User friendly web interface for creating datasets from the New York Times archive.
UPDATE Fall 2023: Due to changes with the New York Times API, this project is no longer able to provide the full text of each article in the search results. I am no longer hosting the application online.
Archive Search is a web application that provides an simple, no-code method to search for and download datasets of New York Times articles on a specific topic. With Archive Search, students and researchers can quickly get started on computational text analysis projects. A custom dataset that includes the text of every article in the NYT digital archive that mentions the research topic provides a rich starting point for discovery.

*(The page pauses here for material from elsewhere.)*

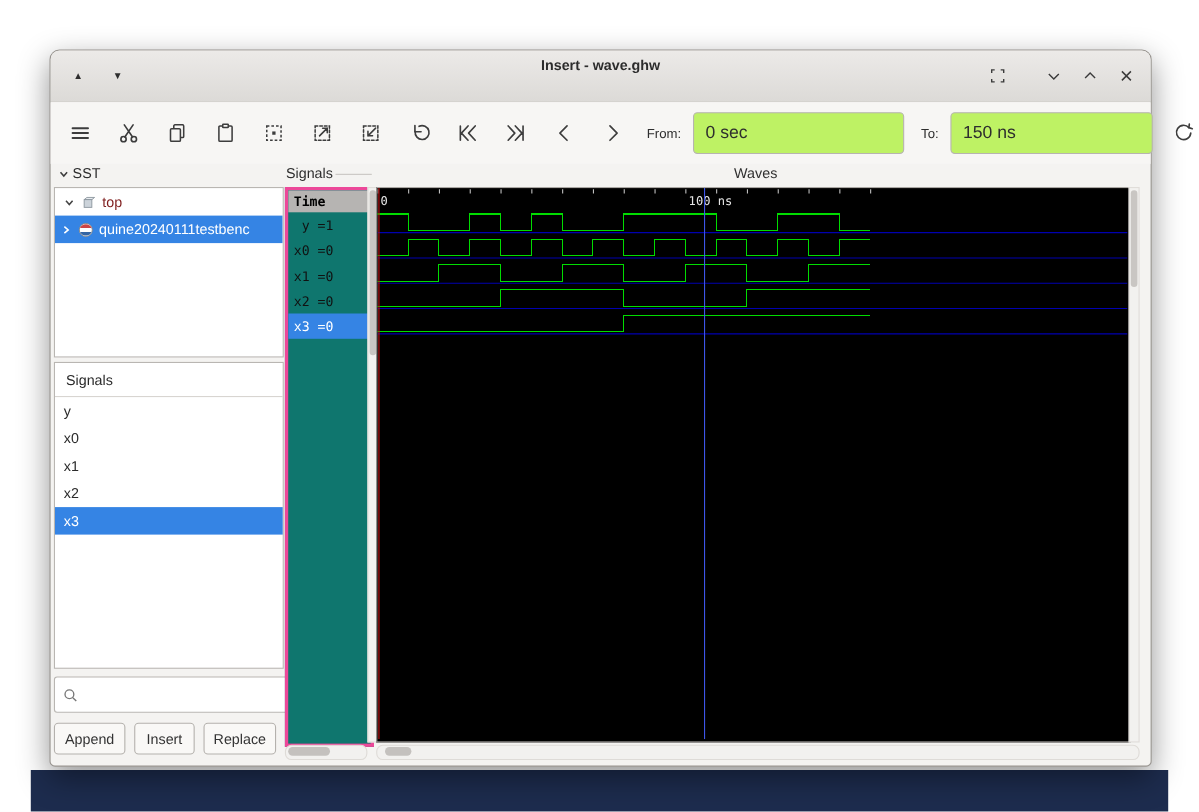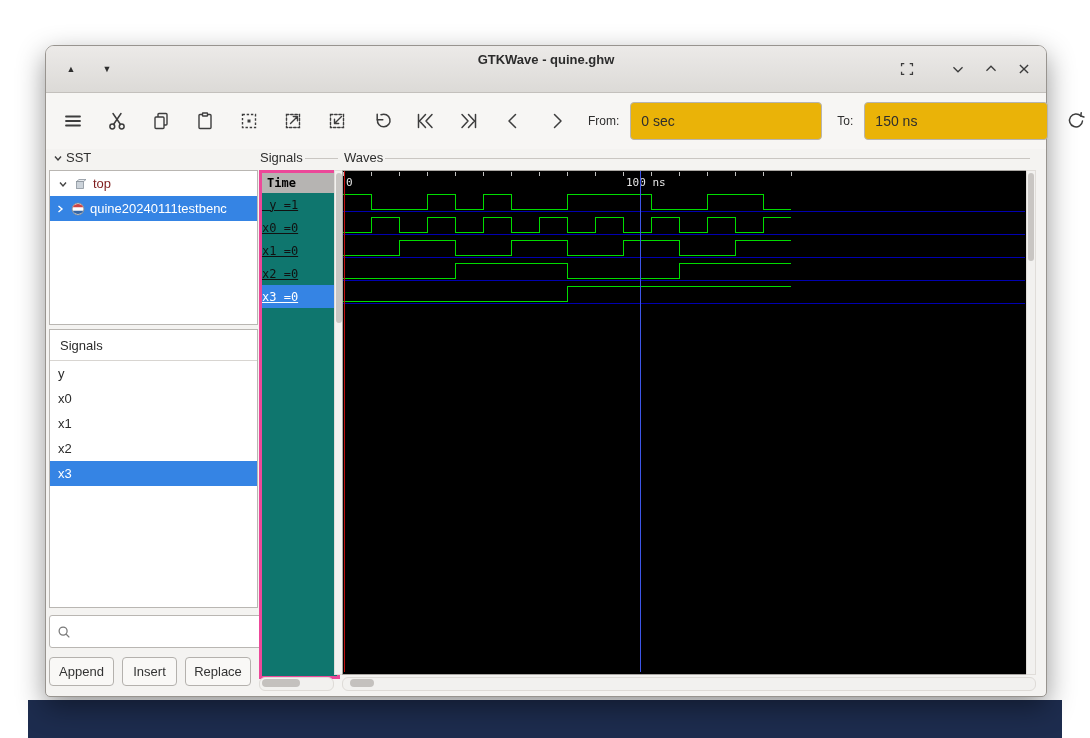"GTKWave - quine.ghw" div.tb-title { text: GTKWave - quine.ghw -> Insert - wave.ghw }
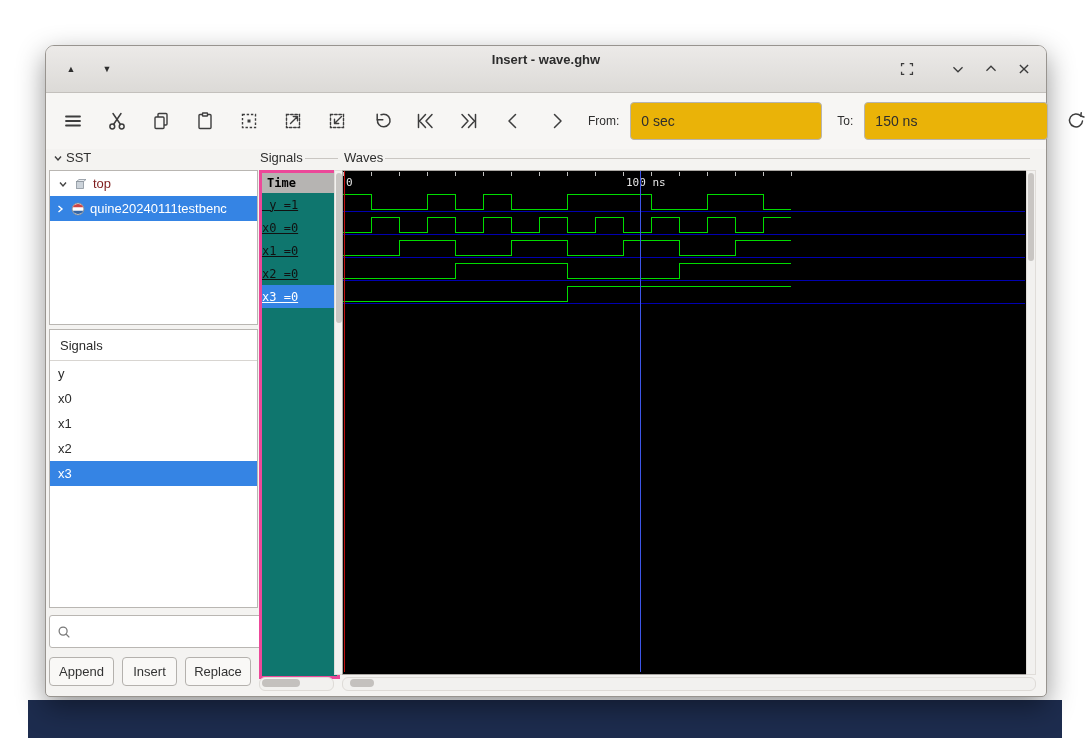"0 sec" .time-input { background: #eab308 -> #bef264; font-size: 14px -> 16px }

The ultimate goal of the project is to make an important research method accessible to students and researchers without backgrounds in computer science. The application is pedagogical in nature- dead simple, approachable interfaces take precedence over fine grained control. Users should be able to move on to data analysis within minutes, rather than wasting hours or days setting up custom scripts to download and process data directly from the API that the New York Times provides.
The application is deployed to a small Digital Ocean droplet. The Django app runs inside a Gunicorn WSGI. It uses the requests_html
module to interact with the New York Times Article Search API (v2) and pandas
to manage data collection. nyt_gatherer.py houses the primary data collection functionality.
Because the NYT API has a strict rate limit, users wishing to conduct large searches must provide their own API key. The Full Search mode returns a CSV file with metadata and text for each relevant article within the specified date range.
The Demo mode returns a similar file, but does not require the user to input their own API key.
To run the project locally:
Requires:
- python 3.9
- pip
- Chrome or chromium
- Clone into the repo:
git clone https://github.com/zebbecker/nyt-archive-search.git
- (Recommended) activate a virtual environment.
- Change into inner project directory:
cd nyt-archive-search/nyt_archive_search/
- Install requirements:
pip install -r requirements.txt
- Set default API key: open the
config.py
file and replace the empty NYT_API_KEY value with your own API key. - Run development server:
./manage.py runserver
- Run automated tests:
./manage.py test
Access the app through your browser on port 127.0.0.1:8000.